§ Exercise objective: Swap "Sculpture" for "Artwork" wherever it occurs in the entries below, and give back the text with nothing else changed. Leave the pictures out.

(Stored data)
--*--

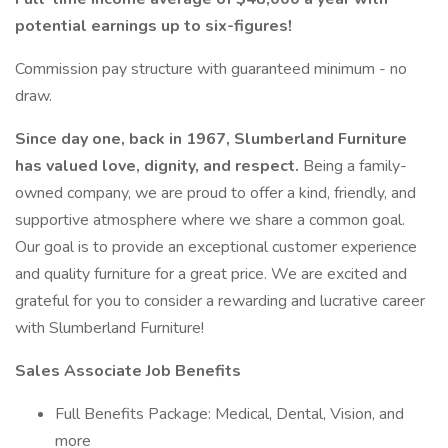
potential earnings up to six-figures!
Commission pay structure with guaranteed minimum - no
draw.
Since day one, back in 1967, Slumberland Furniture
has valued love, dignity, and respect.
Being a family-
owned company, we are proud to offer a kind, friendly, and
supportive atmosphere where we share a common goal.
Our goal is to provide an exceptional customer experience
and quality furniture for a great price. We are excited and
grateful for you to consider a rewarding and lucrative career
with Slumberland Furniture!
Sales Associate Job Benefits
Full Benefits Package: Medical, Dental, Vision, and
more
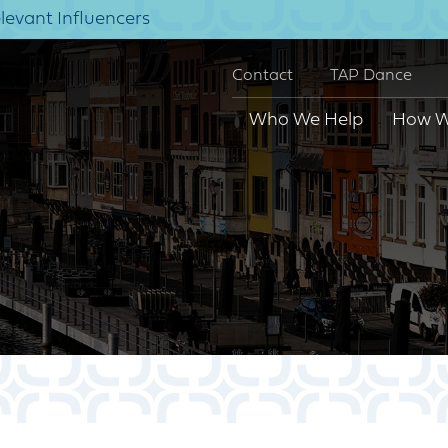
elevant Influencers
Contact
TAP Dance
Who We Help
How W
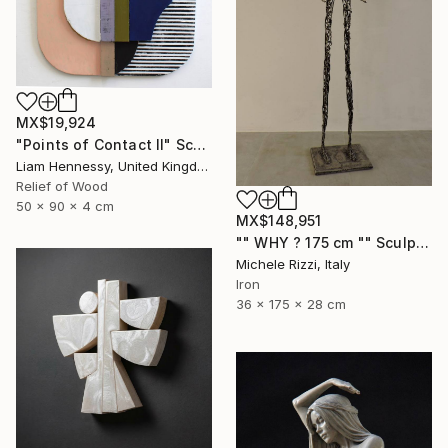
MX$19,924
"Points of Contact II" Sculpture
Liam Hennessy, United Kingdom
Relief of Wood
50 x 90 x 4 cm
MX$148,951
"" WHY ? 175 cm "" Sculpture
Michele Rizzi, Italy
Iron
36 x 175 x 28 cm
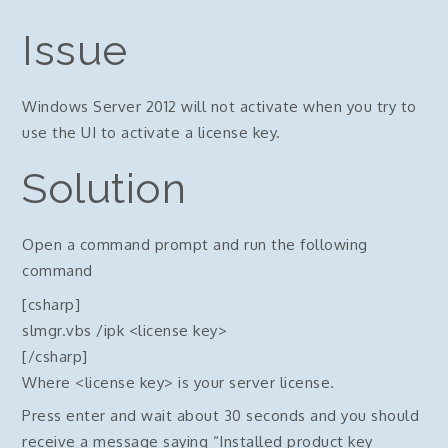
Issue
Windows Server 2012 will not activate when you try to
use the UI to activate a license key.
Solution
Open a command prompt and run the following
command
[csharp]
slmgr.vbs /ipk <license key>
[/csharp]
Where <license key> is your server license.
Press enter and wait about 30 seconds and you should
receive a message saying “Installed product key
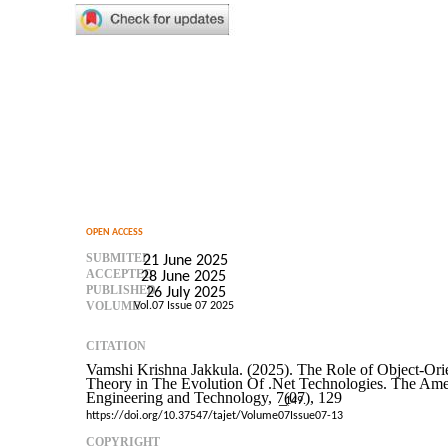
OPEN ACCESS
SUBMITED
21 June 2025
ACCEPTED
28 June 2025
PUBLISHED
26 July 2025
VOLUME
Vol.07 Issue 07 2025
CITATION
Vamshi Krishna Jakkula. (2025). The Role of Object-Or
Theory in The Evolution Of .Net Technologies. The Amer
Engineering and Technology, 7(07), 129
–
149.
https://doi.org/10.37547/tajet/Volume07Issue07-13
COPYRIGHT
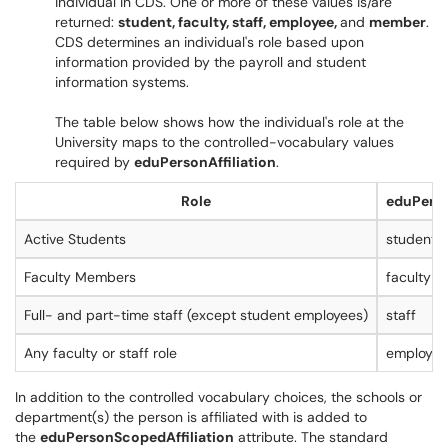
individual in CDS. One or more of these values is/are
returned:
student, faculty, staff, employee,
and
member
.
CDS determines an individual's role based upon
information provided by the payroll and student
information systems.
The table below shows how the individual's role at the
University maps to the controlled-vocabulary values
required by
eduPersonAffiliation
.
Role
eduPerso
Active Students
student
Faculty Members
faculty
Full- and part-time staff (except student employees)
staff
Any faculty or staff role
employee
In addition to the controlled vocabulary choices, the schools or
department(s) the person is affiliated with is added to
the
eduPersonScopedAffiliation
attribute. The standard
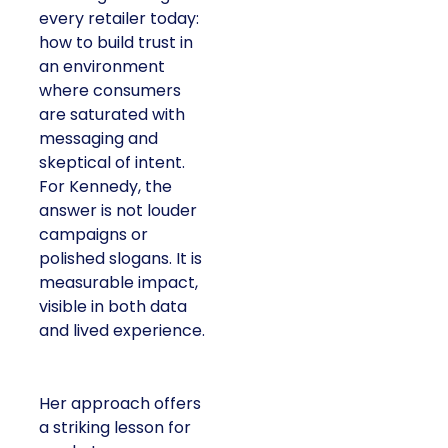
every retailer today:
how to build trust in
an environment
where consumers
are saturated with
messaging and
skeptical of intent.
For Kennedy, the
answer is not louder
campaigns or
polished slogans. It is
measurable impact,
visible in both data
and lived experience.
Her approach offers
a striking lesson for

--*--

§ Answer for this exercise:
potential earnings up to six-figures!
Commission pay structure with guaranteed minimum - no
draw.
Since day one, back in 1967, Slumberland Furniture
has valued love, dignity, and respect.
Being a family-
owned company, we are proud to offer a kind, friendly, and
supportive atmosphere where we share a common goal.
Our goal is to provide an exceptional customer experience
and quality furniture for a great price. We are excited and
grateful for you to consider a rewarding and lucrative career
with Slumberland Furniture!
Sales Associate Job Benefits
Full Benefits Package: Medical, Dental, Vision, and
more
elevant Influencers
Contact
TAP Dance
Who We Help
How W
MX$19,924
"Points of Contact II" Artwork
Liam Hennessy, United Kingdom
Relief of Wood
50 x 90 x 4 cm
MX$148,951
"" WHY ? 175 cm "" Artwork
Michele Rizzi, Italy
Iron
36 x 175 x 28 cm
Issue
Windows Server 2012 will not activate when you try to
use the UI to activate a license key.
Solution
Open a command prompt and run the following
command
[csharp]
slmgr.vbs /ipk <license key>
[/csharp]
Where <license key> is your server license.
Press enter and wait about 30 seconds and you should
receive a message saying “Installed product key
OPEN ACCESS
SUBMITED
21 June 2025
ACCEPTED
28 June 2025
PUBLISHED
26 July 2025
VOLUME
Vol.07 Issue 07 2025
CITATION
Vamshi Krishna Jakkula. (2025). The Role of Object-Or
Theory in The Evolution Of .Net Technologies. The Amer
Engineering and Technology, 7(07), 129
–
149.
https://doi.org/10.37547/tajet/Volume07Issue07-13
COPYRIGHT
individual in CDS. One or more of these values is/are
returned:
student, faculty, staff, employee,
and
member
.
CDS determines an individual's role based upon
information provided by the payroll and student
information systems.
The table below shows how the individual's role at the
University maps to the controlled-vocabulary values
required by
eduPersonAffiliation
.
Role
eduPerso
Active Students
student
Faculty Members
faculty
Full- and part-time staff (except student employees)
staff
Any faculty or staff role
employee
In addition to the controlled vocabulary choices, the schools or
department(s) the person is affiliated with is added to
the
eduPersonScopedAffiliation
attribute. The standard
every retailer today:
how to build trust in
an environment
where consumers
are saturated with
messaging and
skeptical of intent.
For Kennedy, the
answer is not louder
campaigns or
polished slogans. It is
measurable impact,
visible in both data
and lived experience.
Her approach offers
a striking lesson for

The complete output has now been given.